In order to determine the enthalpy change for the reaction 2M(s) + 3Cl2(g) ⟶ 2MCl3(s), we can use the given information and apply the Hess's Law.
Step 1: Start with the given reactions and their enthalpy changes:
1. 2M(s) + 6HCl(aq) ⟶ 2MCl3(aq) + 3H2(g) Δ𝐻1 = -901.0 kJ
2. HCl(g) ⟶ HCl(aq) Δ𝐻2 = -74.8 kJ
3. H2(g) + Cl2(g) ⟶ 2HCl(g) Δ𝐻3 = -1845.0 kJ
4. MCl3(s) ⟶ MCl3(aq) Δ𝐻4 = -195.0 kJ
Step 2: Rearrange the given reactions to match the desired reaction:
- Multiply reaction 1 by 2 to match the coefficients of MCl3:
4M(s) + 12HCl(aq) ⟶ 4MCl3(aq) + 6H2(g) Δ𝐻' = 2 × Δ𝐻1 = -1802.0 kJ
- Multiply reaction 2 by 2 to match the coefficients of HCl:
2HCl(g) ⟶ 2HCl(aq) Δ𝐻'' = 2 × Δ𝐻2 = -149.6 kJ
- Multiply reaction 3 by 2 to match the coefficients of HCl:
2H2(g) + 2Cl2(g) ⟶ 4HCl(g) Δ𝐻''' = 2 × Δ𝐻3 = -3690.0 kJ
Step 3: Combine the modified reactions to obtain the desired reaction:
Add the modified reactions together to cancel out common substances:
4M(s) + 12HCl(aq) + 2HCl(g) + 2H2(g) + 2Cl2(g) ⟶ 4MCl3(aq) + 6H2(g) + 4HCl(g)

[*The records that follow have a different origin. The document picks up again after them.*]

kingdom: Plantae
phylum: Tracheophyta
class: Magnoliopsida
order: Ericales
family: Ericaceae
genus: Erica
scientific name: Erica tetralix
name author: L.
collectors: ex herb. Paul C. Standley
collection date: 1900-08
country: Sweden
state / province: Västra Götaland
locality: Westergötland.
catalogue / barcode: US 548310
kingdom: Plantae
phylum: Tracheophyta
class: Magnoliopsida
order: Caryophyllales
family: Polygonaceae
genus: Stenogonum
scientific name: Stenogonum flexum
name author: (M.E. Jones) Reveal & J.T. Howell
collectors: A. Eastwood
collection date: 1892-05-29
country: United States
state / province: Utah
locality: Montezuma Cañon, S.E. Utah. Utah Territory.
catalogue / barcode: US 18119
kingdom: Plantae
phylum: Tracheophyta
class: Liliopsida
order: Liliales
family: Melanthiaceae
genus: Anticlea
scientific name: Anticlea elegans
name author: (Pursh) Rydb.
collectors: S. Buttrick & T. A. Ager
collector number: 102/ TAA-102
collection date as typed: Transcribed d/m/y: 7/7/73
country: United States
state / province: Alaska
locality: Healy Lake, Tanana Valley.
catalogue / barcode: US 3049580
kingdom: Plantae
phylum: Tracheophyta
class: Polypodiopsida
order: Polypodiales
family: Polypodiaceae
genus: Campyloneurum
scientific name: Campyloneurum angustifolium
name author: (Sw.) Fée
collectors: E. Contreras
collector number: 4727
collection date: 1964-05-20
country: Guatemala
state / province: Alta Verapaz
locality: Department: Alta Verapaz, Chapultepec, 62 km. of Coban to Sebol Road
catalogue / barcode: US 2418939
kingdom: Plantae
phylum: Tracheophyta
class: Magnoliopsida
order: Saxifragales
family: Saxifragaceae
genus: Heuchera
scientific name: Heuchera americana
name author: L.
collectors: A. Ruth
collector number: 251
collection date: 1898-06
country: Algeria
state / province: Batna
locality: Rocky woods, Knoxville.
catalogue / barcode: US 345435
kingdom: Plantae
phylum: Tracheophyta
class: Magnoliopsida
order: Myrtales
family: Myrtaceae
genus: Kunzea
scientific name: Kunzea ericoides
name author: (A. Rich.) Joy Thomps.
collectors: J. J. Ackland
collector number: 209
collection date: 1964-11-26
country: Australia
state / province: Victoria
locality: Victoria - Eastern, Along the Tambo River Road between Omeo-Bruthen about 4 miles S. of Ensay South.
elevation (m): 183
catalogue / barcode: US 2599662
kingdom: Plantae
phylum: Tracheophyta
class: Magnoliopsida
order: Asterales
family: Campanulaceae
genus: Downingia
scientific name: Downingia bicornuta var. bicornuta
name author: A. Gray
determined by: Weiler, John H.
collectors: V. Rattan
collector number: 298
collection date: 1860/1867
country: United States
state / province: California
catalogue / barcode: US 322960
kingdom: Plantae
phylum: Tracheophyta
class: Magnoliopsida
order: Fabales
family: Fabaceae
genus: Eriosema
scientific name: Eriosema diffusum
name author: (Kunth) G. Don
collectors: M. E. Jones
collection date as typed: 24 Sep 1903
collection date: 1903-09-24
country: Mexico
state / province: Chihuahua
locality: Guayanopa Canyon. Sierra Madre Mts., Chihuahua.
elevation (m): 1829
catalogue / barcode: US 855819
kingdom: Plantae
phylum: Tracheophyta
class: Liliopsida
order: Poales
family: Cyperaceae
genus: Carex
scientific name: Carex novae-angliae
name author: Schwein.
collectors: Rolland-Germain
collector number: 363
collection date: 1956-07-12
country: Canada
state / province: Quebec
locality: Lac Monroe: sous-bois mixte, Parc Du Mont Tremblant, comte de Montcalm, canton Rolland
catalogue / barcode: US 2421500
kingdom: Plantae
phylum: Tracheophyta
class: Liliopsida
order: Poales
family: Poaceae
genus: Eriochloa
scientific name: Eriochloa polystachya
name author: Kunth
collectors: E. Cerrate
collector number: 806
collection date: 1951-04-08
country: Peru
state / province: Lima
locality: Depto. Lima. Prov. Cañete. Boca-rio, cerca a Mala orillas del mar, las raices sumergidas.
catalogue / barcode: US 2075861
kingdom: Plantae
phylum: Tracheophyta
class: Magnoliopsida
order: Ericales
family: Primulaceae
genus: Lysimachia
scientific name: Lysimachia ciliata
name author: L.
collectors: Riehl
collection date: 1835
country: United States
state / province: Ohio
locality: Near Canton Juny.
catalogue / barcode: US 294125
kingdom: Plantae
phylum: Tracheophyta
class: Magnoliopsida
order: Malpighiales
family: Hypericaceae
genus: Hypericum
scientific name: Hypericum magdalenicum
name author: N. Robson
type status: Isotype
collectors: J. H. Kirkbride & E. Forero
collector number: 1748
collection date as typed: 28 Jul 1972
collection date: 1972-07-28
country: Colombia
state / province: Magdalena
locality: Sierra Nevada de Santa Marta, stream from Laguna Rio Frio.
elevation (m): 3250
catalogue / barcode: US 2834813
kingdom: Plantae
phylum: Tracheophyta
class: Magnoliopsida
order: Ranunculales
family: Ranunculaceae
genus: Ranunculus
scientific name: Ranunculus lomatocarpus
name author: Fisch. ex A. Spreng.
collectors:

Canceling out the common substances gives us:
4M(s) + 14HCl(aq) + 2Cl2(g) ⟶ 4MCl3(aq) + 4HCl(g)
Step 4: Sum up the enthalpy changes:
Add up the enthalpy changes of the modified reactions:
Δ𝐻_total = Δ𝐻' + Δ𝐻'' + Δ𝐻'''
Δ𝐻_total = -1802.0 kJ + (-149.6 kJ) + (-3690.0 kJ) = -4641.6 kJ
Therefore, the enthalpy change for the reaction 2M(s) + 3Cl2(g) ⟶ 2MCl3(s) is -4641.6 kJ.